Helene remained rooted to the spot. Her brain felt like it was going to implode, not to mention her heart. A thousand memories, no, far more than a thousand, raced through her head.
She had everything under control until she saw Tyler again. He brought back every single emotion, every memory, every sweet moment and acrid regret. He’d spent a lifetime building memories with her. She could have put a lid on her emotions if he hadn’t just walked into her life, startling her at her most vulnerable time.
She had to see him again.
Helene knew it as a certainty. He’d made it pretty clear that he didn’t welcome it, but he hadn’t exactly told her not to come around either. She racked her brain for something, anything, that would give her an excuse to speak to him again.
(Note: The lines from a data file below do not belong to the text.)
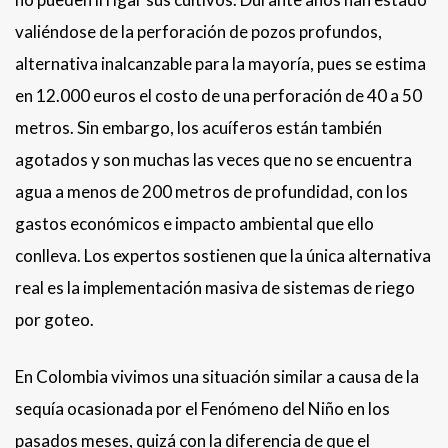
valiéndose de la perforación de pozos profundos,
alternativa inalcanzable para la mayoría, pues se estima
en 12.000 euros el costo de una perforación de 40 a 50
metros. Sin embargo, los acuíferos están también
agotados y son muchas las veces que no se encuentra
agua a menos de 200 metros de profundidad, con los
gastos económicos e impacto ambiental que ello
conlleva. Los expertos sostienen que la única alternativa
real es la implementación masiva de sistemas de riego
por goteo.
En Colombia vivimos una situación similar a causa de la
sequía ocasionada por el Fenómeno del Niño en los
pasados meses, quizá con la diferencia de que el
An apology. She could give him a real apology and really talk about what had happened. That should come later. It wasn’t something she could just walk right up to the front door and blurt out.
His grandfather’s pocket watch.
Tyler had given it to her as a grad gift. She couldn’t even remember what she’d purchased for him. Something small and meaningless. She’d been too infatuated with Rick and the thought of leaving to even care. He’d given her his grandfather’s pocket watch. Of course, he hadn’t known that all along she was planning to escape.
As far as she knew his grandparents were still alive. They owned a small farm not far away. At least, they used to. She really didn’t know anymore. It wounded her that she was no longer his friend and as such, the people who had once meant something to her, Tyler’s parents and grandparents, were no longer a part of her life.
She would find the watch and give it back to Tyler. It was the least she could do. He’d given her one of his most precious possessions in the world and she announced she was leaving to date someone else. How stupid could she have been?
She’d known Tyler’s heart. She’d always known. For the sake of their friendship and her own stupid immaturity, she’d ignored it. She’d been careless and hurtful. She realized now just how crushed Tyler truly had been.
Even if Tyler never wanted to see her again, she had to leave him with her confession and her heartfelt apology. Maybe then they could both move on.